Among the holdings of The Cloisters Archives are records of the Brummer Gallery of New York. It was founded by Joseph Brummer (1883-1947) in 1914 following the earlier establishment of a Paris gallery with his brother Ernest (1891-1964).
Until 1940, Ernest continued to run the Paris office and regularly export objects for sale in the New York branch. With the German invasion of Paris, he joined Joseph in New York where they ran the gallery together until Joseph’s death shortly after the war.
During the forty years that their Paris and New York galleries were operating, the Brummers were important sources of art objects for numerous museums and private collections throughout the U.S. and Europe. They dealt broadly in everything from classical antiquity to Modern Art, with significant focus on works of the Middle Ages, Pre-Columbian America, and Renaissance and Baroque decorative arts.
The digitized material from the collection primarily contains information on objects which were acquired through the New York and Paris galleries and sold in New York. This includes more than 13,000 object cards—ordered by accession number—for each item purchased, including over 6,000 pieces exported from the Paris office.
These 4×6” cards feature thumbnail photographs, names of sellers and buyers, purchase and sale prices, and, occasionally, condition information.

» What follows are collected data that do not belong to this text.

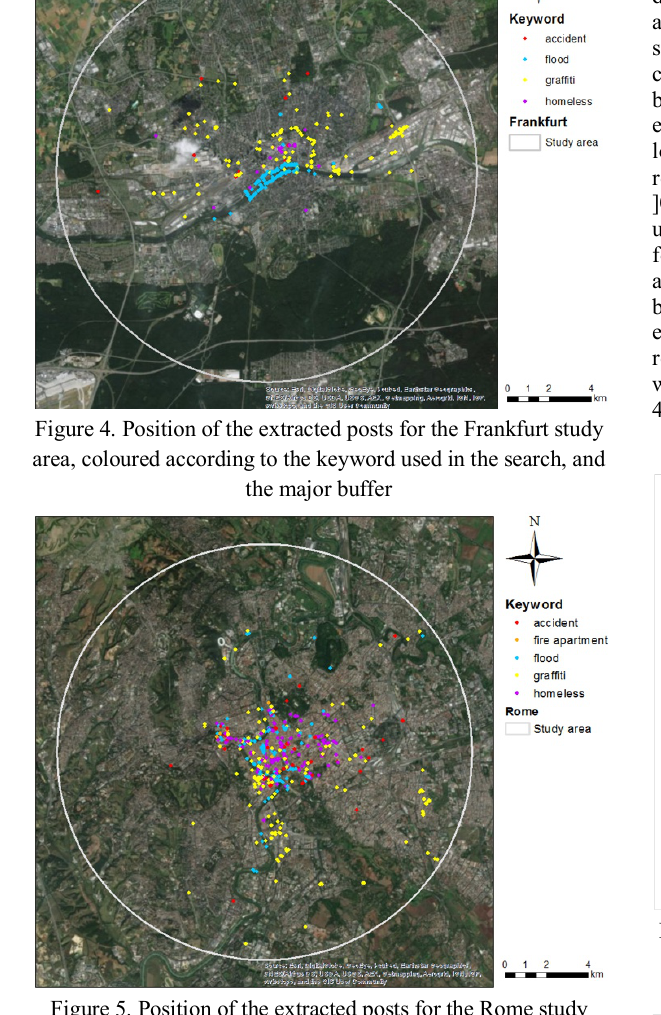
Figure 5. Position of the extracted posts for the Rome study area, coloured according to the keyword used in the search, and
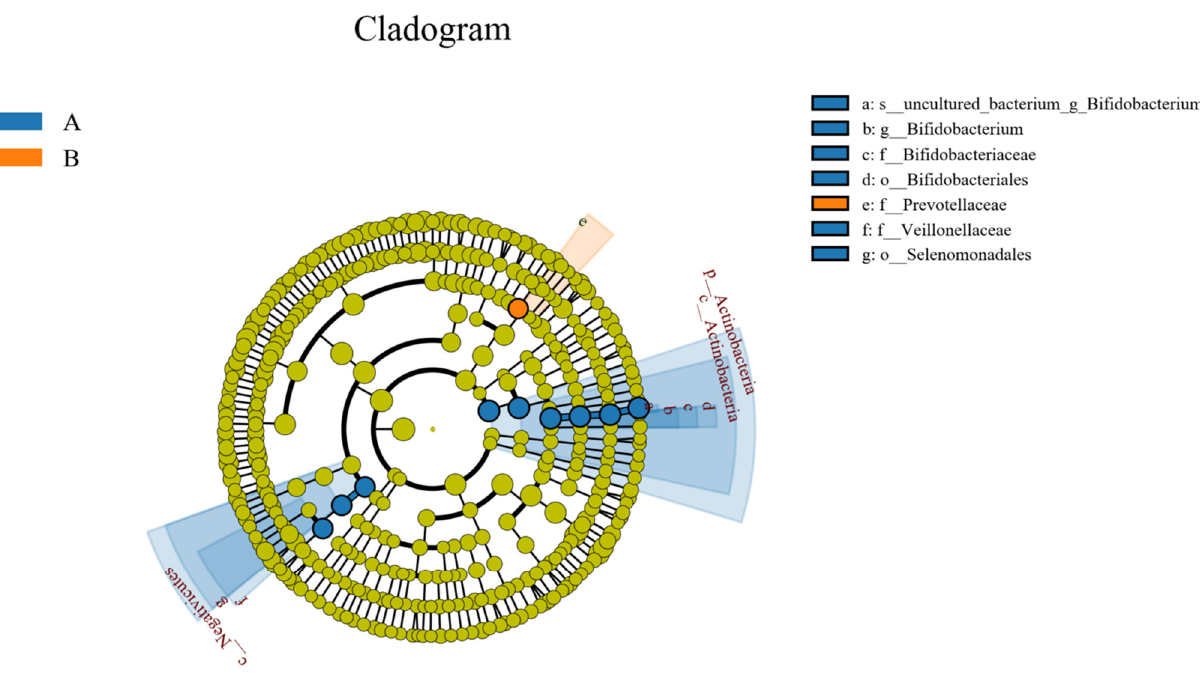
Figure 23. Evolutionary branch map of intestinal flora LefSe. A represents the control group; B represents the study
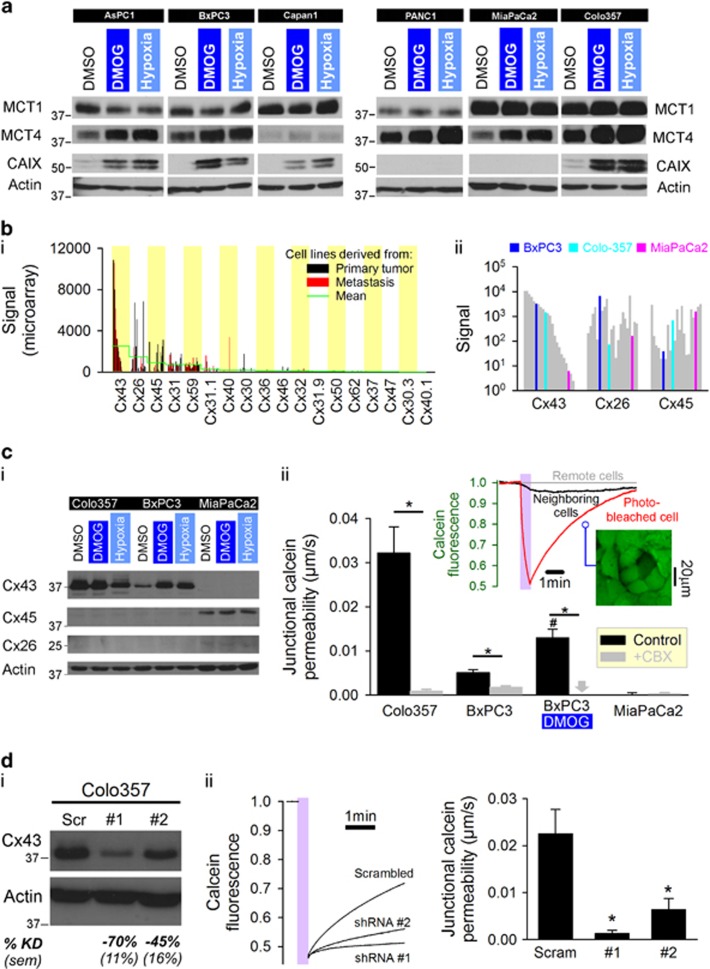
Gap junctional connectivity in PDAC cells. (a) Western blot (one of three repeats) for MCT1 and MCT4; CAIX induction is used as a marker of hypoxic signalling. (b(i)) Microarray data (BioGPS dataset E-GEOD-21654) for expression of connexin-coding genes in PDAC cell lines (see Supplementary Information for list; note that Cx23, Cx25 and Cx30.2 were not determined). (ii) Expression re-plotted on logarithmic scale, highlighting data for BxPC3, Colo357 and MiaPaCa2 cells. (c,i) Western blot (one of four repeats) for Cx43, Cx45 and Cx26 under normoxic conditions, after treatment with 1 mm dimethyloxalylglycine (DMOG), and incubation in 2% O2 (hypoxia). (ii) Fluorescence recovery after photobleaching (FRAP) protocol for measuring junctional calcein permeability. Specimen trace for Colo357 monolayer. Carbenoxolone (CBX; 100 μm) inhibited coupling. Mean±s.e.m. of 15 Colo357, 15 BxPC3 and 10 MiaPaCa2 cell clusters. Unpaired t-test *P<0.01 (control vs CBX), #P<0.01 (DMOG vs normoxia). (d(i)) shRNA knockdown of Cx43 (GJA1 gene) in Colo357 (lentiviral delivery) reduces Cx43 expression; two constructs (of four tested) with best knockdown efficiency are shown. Knockdown efficiency (% KD) determined densitometrically from the change in Cx43/actin ratio from three blots (mean±s.e.m.). (ii) Cx43 knockdown reduces cell-to-cell coupling assayed by FRAP. Note that enhanced green fluorescent protein (eGFP) signal associated with lentivirally-infected cells, is negligible (<10%) compared with calcein fluorescence and does not contribute to fluorescence recovery. Specimen time courses shown; histogram shows mean±s.e.m. (n=11, 8, 9); unpaired t-test *P<0.01.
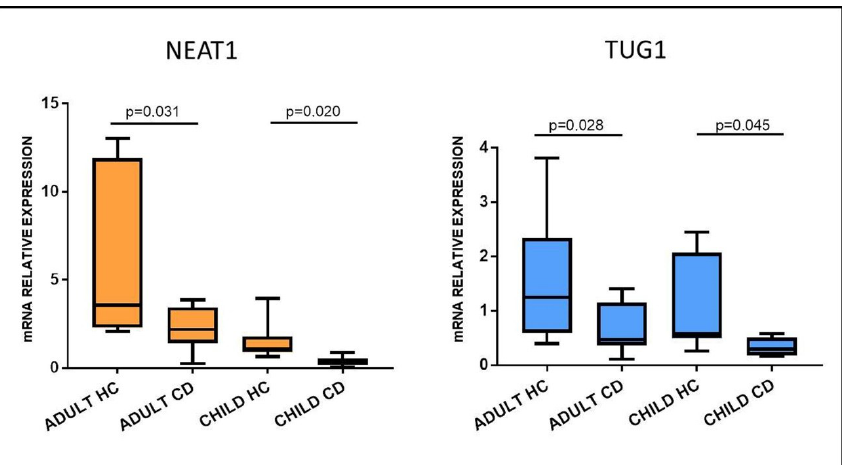
Figure 3. NEAT1 and TUG1 mRNA expression in duodenal biopsies of adult and pediatric Marsh 3C celiac patients (CD) compared to matched healthy controls (HCs). Adult HCs n = 7; adult CD n = 10; child HCs n = 10; child CD n = 6. Data are expressed as box plots indicating 25–75th percentile and median value, with whiskers representing 5th and 95th percentile.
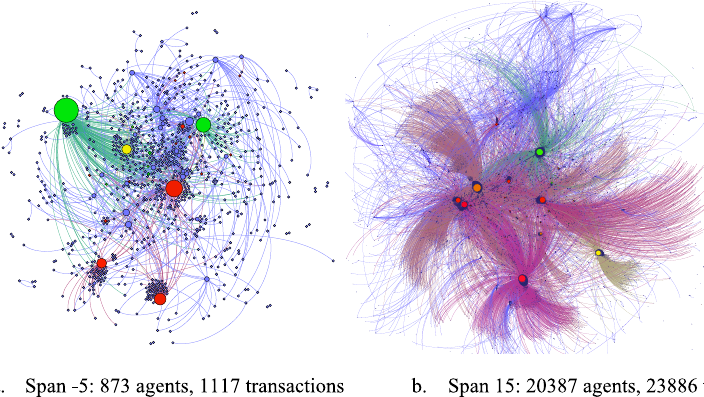
Fig. 2 Example transaction network. a The visualization of the transactions simple-graph pre-incentives period (span -5). The network includes 873 agents and 1117 transactions. b The visualization of the transaction simple-graph in the incentives period (span 15). The network includes 20,387 agents and 23,886 transactions. Node size represents degree, and color represents agent type: blue for users, green for companies, red for macro-agents, and black for the central bank. The degree of macro-agents and companies is much greater than users. Many users are directly related to macro-agents or companies.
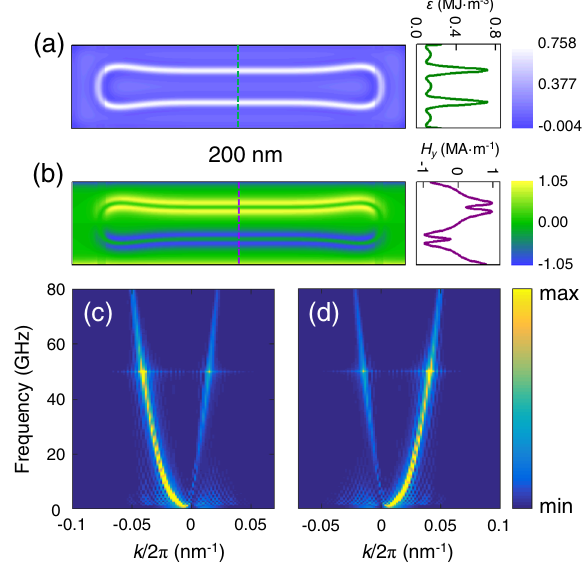
Fig. 7 Properties of an elongated skyrmion acting as a magnonic waveguide. Maps of a the total energy density ε and b the effective fi eld H y for the system with an elongated skyrmion. The insets at the right show eff the corresponding ε and H y along the central vertical line, x = 200 nm. eff Dispersion relations for c the lower branch y = 30 nm and d the upper branch y = 70 nm of the elongated skyrmion. These three color bars denote the total energy density, the effective fi eld and the fast Fourier transform (FFT) amplitude,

Accompanying the cards are four large binders with pages arranged by art era or medium, holding duplicates of the small object photos with accession numbers written below. These albums allow a researcher unequipped with the distinctive Brummer stock number to locate an item by its physical features. As well, the collection includes nearly 3500 address cards for clients, contemporary artists, staff, and service providers, which periodically note the purchase of or inquiries on specific objects.
Additional Brummer material is available for onsite consultation at The Cloisters Archives; please see the Finding Aid for the complete holdings.
Funding for the digitization of the Brummer collection was generously provided by The Kress Foundation.